■ **Work instruction**
Among the entries below, only the lines starting at the one with "November 2023" and ending at the one with "của toàn bộ Mặt Trăng", both included, are to be printed exactly.

■ **Entries supplied**

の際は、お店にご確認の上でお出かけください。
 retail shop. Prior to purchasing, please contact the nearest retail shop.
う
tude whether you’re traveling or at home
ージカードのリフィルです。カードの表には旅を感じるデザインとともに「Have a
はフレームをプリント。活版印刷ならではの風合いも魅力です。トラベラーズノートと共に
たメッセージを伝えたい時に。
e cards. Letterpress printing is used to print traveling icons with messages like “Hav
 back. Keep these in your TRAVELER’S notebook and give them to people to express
==
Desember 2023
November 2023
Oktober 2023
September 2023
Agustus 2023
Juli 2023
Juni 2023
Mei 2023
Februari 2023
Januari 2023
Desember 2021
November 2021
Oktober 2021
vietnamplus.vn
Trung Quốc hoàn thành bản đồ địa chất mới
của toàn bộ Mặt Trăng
==
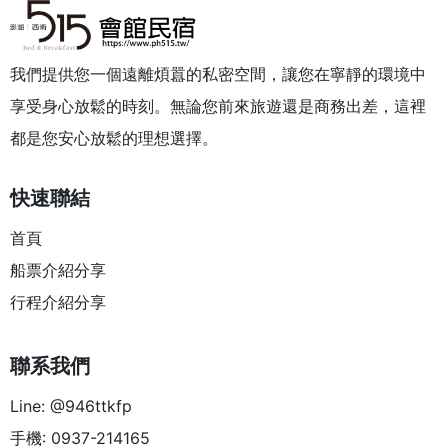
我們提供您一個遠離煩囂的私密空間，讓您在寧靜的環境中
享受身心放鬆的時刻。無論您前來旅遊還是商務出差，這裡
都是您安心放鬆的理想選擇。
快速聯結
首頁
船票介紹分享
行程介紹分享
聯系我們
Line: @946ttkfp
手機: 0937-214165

■ **Answer for the task**
November 2023
Oktober 2023
September 2023
Agustus 2023
Juli 2023
Juni 2023
Mei 2023
Februari 2023
Januari 2023
Desember 2021
November 2021
Oktober 2021
vietnamplus.vn
Trung Quốc hoàn thành bản đồ địa chất mới
của toàn bộ Mặt Trăng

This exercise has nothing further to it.